_Work request:_
Copy out every record below exactly as written, but leave out any pictures.

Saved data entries
*** Block opens ***
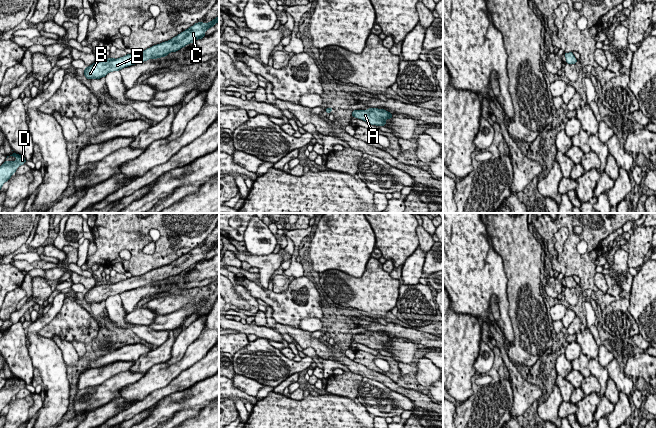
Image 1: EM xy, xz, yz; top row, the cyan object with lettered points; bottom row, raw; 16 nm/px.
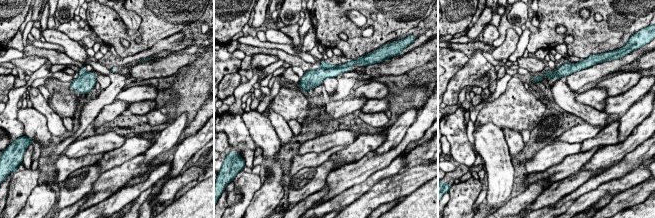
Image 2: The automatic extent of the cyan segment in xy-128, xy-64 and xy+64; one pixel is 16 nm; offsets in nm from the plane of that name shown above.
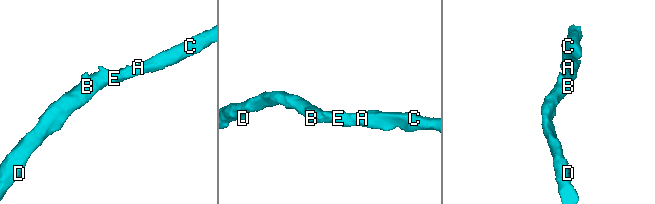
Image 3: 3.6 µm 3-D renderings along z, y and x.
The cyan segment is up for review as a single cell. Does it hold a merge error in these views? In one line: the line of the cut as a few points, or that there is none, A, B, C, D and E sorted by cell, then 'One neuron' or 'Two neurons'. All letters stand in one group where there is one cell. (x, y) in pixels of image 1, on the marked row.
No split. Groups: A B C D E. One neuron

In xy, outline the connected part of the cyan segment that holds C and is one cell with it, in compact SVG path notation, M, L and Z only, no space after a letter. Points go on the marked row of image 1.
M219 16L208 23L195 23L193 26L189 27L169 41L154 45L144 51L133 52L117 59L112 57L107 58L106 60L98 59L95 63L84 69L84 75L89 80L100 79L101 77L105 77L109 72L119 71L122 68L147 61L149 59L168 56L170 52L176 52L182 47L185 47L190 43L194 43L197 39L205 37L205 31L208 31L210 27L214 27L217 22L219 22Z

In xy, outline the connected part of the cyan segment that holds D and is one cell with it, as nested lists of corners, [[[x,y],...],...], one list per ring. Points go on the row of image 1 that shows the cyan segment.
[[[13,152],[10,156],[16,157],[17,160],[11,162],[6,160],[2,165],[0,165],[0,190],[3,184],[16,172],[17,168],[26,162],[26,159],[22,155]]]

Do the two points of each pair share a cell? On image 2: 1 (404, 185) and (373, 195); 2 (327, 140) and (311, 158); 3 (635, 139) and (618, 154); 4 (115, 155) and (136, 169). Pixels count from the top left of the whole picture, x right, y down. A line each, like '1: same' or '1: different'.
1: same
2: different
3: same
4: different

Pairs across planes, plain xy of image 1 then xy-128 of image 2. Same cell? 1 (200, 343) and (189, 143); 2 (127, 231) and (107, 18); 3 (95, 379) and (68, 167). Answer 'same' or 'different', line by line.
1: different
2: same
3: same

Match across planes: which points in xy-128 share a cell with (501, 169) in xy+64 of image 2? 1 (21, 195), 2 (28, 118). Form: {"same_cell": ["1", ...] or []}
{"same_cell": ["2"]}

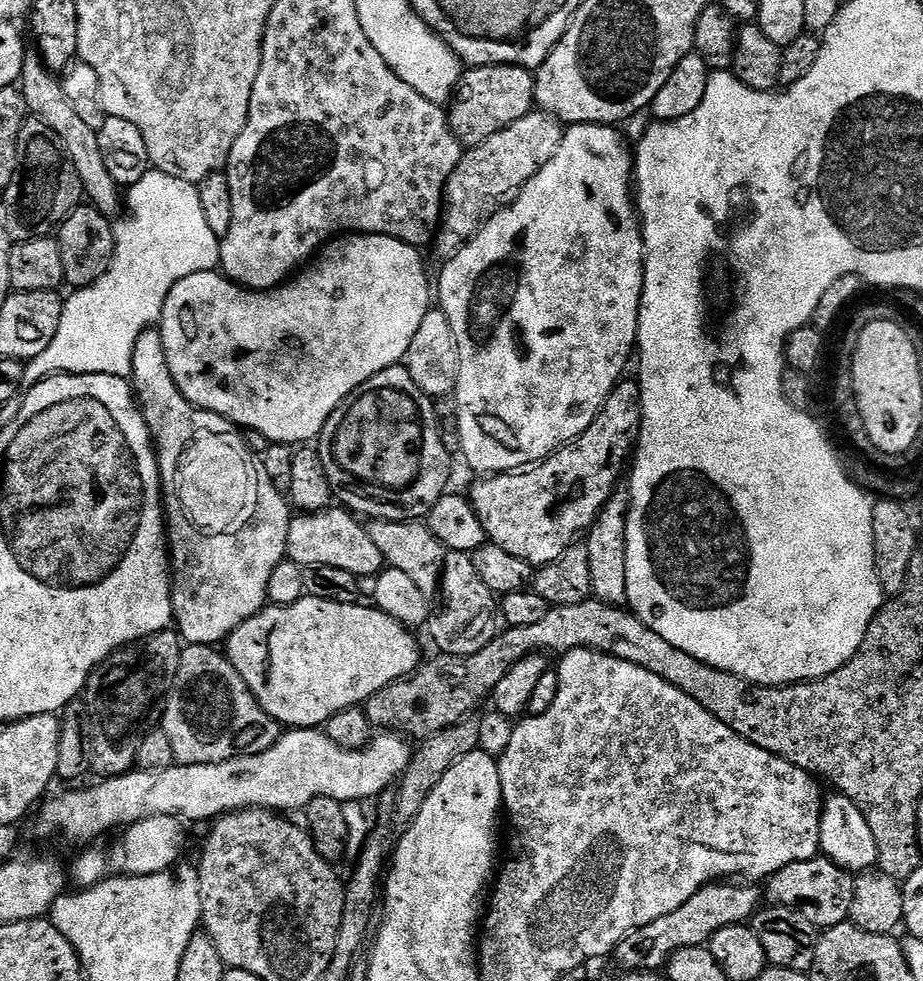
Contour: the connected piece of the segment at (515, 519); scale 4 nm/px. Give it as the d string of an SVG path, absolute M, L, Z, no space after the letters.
*** Block closes ***
_Task output:_
Image 1: EM xy, xz, yz; top row, the cyan object with lettered points; bottom row, raw; 16 nm/px.
Image 2: The automatic extent of the cyan segment in xy-128, xy-64 and xy+64; one pixel is 16 nm; offsets in nm from the plane of that name shown above.
Image 3: 3.6 µm 3-D renderings along z, y and x.
The cyan segment is up for review as a single cell. Does it hold a merge error in these views? In one line: the line of the cut as a few points, or that there is none, A, B, C, D and E sorted by cell, then 'One neuron' or 'Two neurons'. All letters stand in one group where there is one cell. (x, y) in pixels of image 1, on the marked row.
No split. Groups: A B C D E. One neuron

In xy, outline the connected part of the cyan segment that holds C and is one cell with it, in compact SVG path notation, M, L and Z only, no space after a letter. Points go on the marked row of image 1.
M219 16L208 23L195 23L193 26L189 27L169 41L154 45L144 51L133 52L117 59L112 57L107 58L106 60L98 59L95 63L84 69L84 75L89 80L100 79L101 77L105 77L109 72L119 71L122 68L147 61L149 59L168 56L170 52L176 52L182 47L185 47L190 43L194 43L197 39L205 37L205 31L208 31L210 27L214 27L217 22L219 22Z

In xy, outline the connected part of the cyan segment that holds D and is one cell with it, as nested lists of corners, [[[x,y],...],...], one list per ring. Points go on the row of image 1 that shows the cyan segment.
[[[13,152],[10,156],[16,157],[17,160],[11,162],[6,160],[2,165],[0,165],[0,190],[3,184],[16,172],[17,168],[26,162],[26,159],[22,155]]]

Do the two points of each pair share a cell? On image 2: 1 (404, 185) and (373, 195); 2 (327, 140) and (311, 158); 3 (635, 139) and (618, 154); 4 (115, 155) and (136, 169). Pixels count from the top left of the whole picture, x right, y down. A line each, like '1: same' or '1: different'.
1: same
2: different
3: same
4: different

Pairs across planes, plain xy of image 1 then xy-128 of image 2. Same cell? 1 (200, 343) and (189, 143); 2 (127, 231) and (107, 18); 3 (95, 379) and (68, 167). Answer 'same' or 'different', line by line.
1: different
2: same
3: same

Match across planes: which points in xy-128 share a cell with (501, 169) in xy+64 of image 2? 1 (21, 195), 2 (28, 118). Form: {"same_cell": ["1", ...] or []}
{"same_cell": ["2"]}

Contour: the connected piece of the segment at (515, 519); scale 4 nm/px. Give it as the d string of an SVG path, absolute M, L, Z, no space after the letters.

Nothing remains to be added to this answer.